Restate the data below word for word, leaving nothing out.

[DATA SHOWN Boundary: Start]

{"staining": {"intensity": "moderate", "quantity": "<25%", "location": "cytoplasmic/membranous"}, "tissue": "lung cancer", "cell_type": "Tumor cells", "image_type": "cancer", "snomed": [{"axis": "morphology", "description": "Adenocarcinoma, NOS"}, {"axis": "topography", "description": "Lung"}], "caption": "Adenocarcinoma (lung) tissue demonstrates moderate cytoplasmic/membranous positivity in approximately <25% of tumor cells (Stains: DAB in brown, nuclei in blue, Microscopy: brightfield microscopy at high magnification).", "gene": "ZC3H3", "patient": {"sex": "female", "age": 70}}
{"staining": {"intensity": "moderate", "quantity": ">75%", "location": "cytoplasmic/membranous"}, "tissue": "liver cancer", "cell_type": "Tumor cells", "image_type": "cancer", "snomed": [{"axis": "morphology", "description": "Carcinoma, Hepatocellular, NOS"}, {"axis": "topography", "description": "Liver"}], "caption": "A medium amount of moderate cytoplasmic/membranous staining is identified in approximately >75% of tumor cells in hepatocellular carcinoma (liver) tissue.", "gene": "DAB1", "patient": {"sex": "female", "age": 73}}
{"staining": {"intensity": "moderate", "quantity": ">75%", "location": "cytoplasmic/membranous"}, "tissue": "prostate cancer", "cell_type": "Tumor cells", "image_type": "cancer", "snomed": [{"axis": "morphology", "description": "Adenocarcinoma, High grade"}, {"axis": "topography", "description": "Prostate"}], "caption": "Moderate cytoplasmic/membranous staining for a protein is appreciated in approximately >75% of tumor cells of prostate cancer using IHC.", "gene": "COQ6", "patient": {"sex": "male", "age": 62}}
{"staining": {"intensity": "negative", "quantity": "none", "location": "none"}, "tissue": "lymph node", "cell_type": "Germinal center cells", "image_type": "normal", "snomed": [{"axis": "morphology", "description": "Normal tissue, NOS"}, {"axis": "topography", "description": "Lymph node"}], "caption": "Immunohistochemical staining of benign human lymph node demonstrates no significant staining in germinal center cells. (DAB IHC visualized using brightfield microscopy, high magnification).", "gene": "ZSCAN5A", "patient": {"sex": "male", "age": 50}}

[DATA SHOWN Boundary: End]

*PROBLEM SOLUTION:*
{"staining": {"intensity": "moderate", "quantity": "<25%", "location": "cytoplasmic/membranous"}, "tissue": "lung cancer", "cell_type": "Tumor cells", "image_type": "cancer", "snomed": [{"axis": "morphology", "description": "Adenocarcinoma, NOS"}, {"axis": "topography", "description": "Lung"}], "caption": "Adenocarcinoma (lung) tissue demonstrates moderate cytoplasmic/membranous positivity in approximately <25% of tumor cells (Stains: DAB in brown, nuclei in blue, Microscopy: brightfield microscopy at high magnification).", "gene": "ZC3H3", "patient": {"sex": "female", "age": 70}}
{"staining": {"intensity": "moderate", "quantity": ">75%", "location": "cytoplasmic/membranous"}, "tissue": "liver cancer", "cell_type": "Tumor cells", "image_type": "cancer", "snomed": [{"axis": "morphology", "description": "Carcinoma, Hepatocellular, NOS"}, {"axis": "topography", "description": "Liver"}], "caption": "A medium amount of moderate cytoplasmic/membranous staining is identified in approximately >75% of tumor cells in hepatocellular carcinoma (liver) tissue.", "gene": "DAB1", "patient": {"sex": "female", "age": 73}}
{"staining": {"intensity": "moderate", "quantity": ">75%", "location": "cytoplasmic/membranous"}, "tissue": "prostate cancer", "cell_type": "Tumor cells", "image_type": "cancer", "snomed": [{"axis": "morphology", "description": "Adenocarcinoma, High grade"}, {"axis": "topography", "description": "Prostate"}], "caption": "Moderate cytoplasmic/membranous staining for a protein is appreciated in approximately >75% of tumor cells of prostate cancer using IHC.", "gene": "COQ6", "patient": {"sex": "male", "age": 62}}
{"staining": {"intensity": "negative", "quantity": "none", "location": "none"}, "tissue": "lymph node", "cell_type": "Germinal center cells", "image_type": "normal", "snomed": [{"axis": "morphology", "description": "Normal tissue, NOS"}, {"axis": "topography", "description": "Lymph node"}], "caption": "Immunohistochemical staining of benign human lymph node demonstrates no significant staining in germinal center cells. (DAB IHC visualized using brightfield microscopy, high magnification).", "gene": "ZSCAN5A", "patient": {"sex": "male", "age": 50}}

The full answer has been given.